Keep me safe, also, from willful sins; don’t let them rule over me… Psalm 19: 1-2; 7; 12-13
Sir Isaac Newton, a Christian, constructed an intricate working model of the solar system. Awed by the complex model, an atheist colleague asked, “Who made this?”
“Nobody,” Sir Isaac shrugged, “it just happened.”
Insulted, the colleague stated that was impossible; somebody had to have designed and made something so complex. Sir Isaac replied that the actual universe was so much more complex but his visitor was convinced there was no designer or creator.
Apparently, Sir Isaac agreed with the psalmist’s claim that the sky itself reveals God and his glory. The regular workings of the universe—the things we understand and the things we don’t—demonstrate God’s greatness. The laws of gravity, aerodynamics, and the like, are perfect. So is the law of love that Jesus said was most important: loving God and loving our neighbor as ourselves.
Considering this perfect law of love, it’s no wonder the psalmist begged for deliverance from both hidden faults and willful sins.
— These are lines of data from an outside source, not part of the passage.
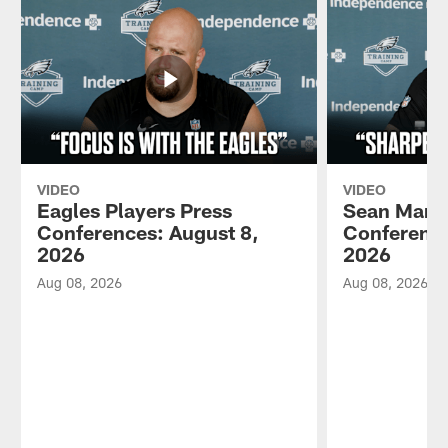
VIDEO
VIDEO
Eagles Players Press
Sean Mann
Conferences: August 8,
Conference
2026
2026
Aug 08, 2026
Aug 08, 2026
If we can’t resist the wrongs we do when self-will gets the better of us, how can we keep ourselves from the wrongs we aren’t even aware of? Our only hope is God’s grace.
Once a family member confronted me about a habit I had of belittling her. I never realized that my “joking” had been hurtful until she pointed it out. The fact that it wasn’t on my radar didn’t make the hurt I caused any less painful to her. I’m grateful she challenged me. With God’s grace, I had the opportunity to change. There have also been times when, although of aware of the right thing, I made a different choice…sometimes out of fear, sometimes because I simply wanted my way.
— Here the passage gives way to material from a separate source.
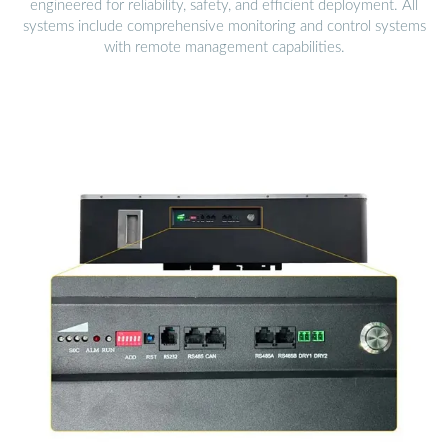
engineered for reliability, safety, and efficient deployment. All
systems include comprehensive monitoring and control systems
with remote management capabilities.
As perfect as God’s law is, and as much as we’d like to obey, we are human and will fail, both willfully and inadvertently. Who else but God can deliver us? The good news is we can trust his wisdom, his power, and his love.
I encourage you to read the entire psalm and reflect on whatever passage speaks to you today. Here are some questions to help you get started.
- How do you find God’s glory revealed in nature?
- In what ways can reflecting on God’s perfect law strengthen you?
- When have you been tripped up by self-will? When might you have hurt someone without being aware of it?
- Why is it safe to trust the God of glory to deliver you from your faults?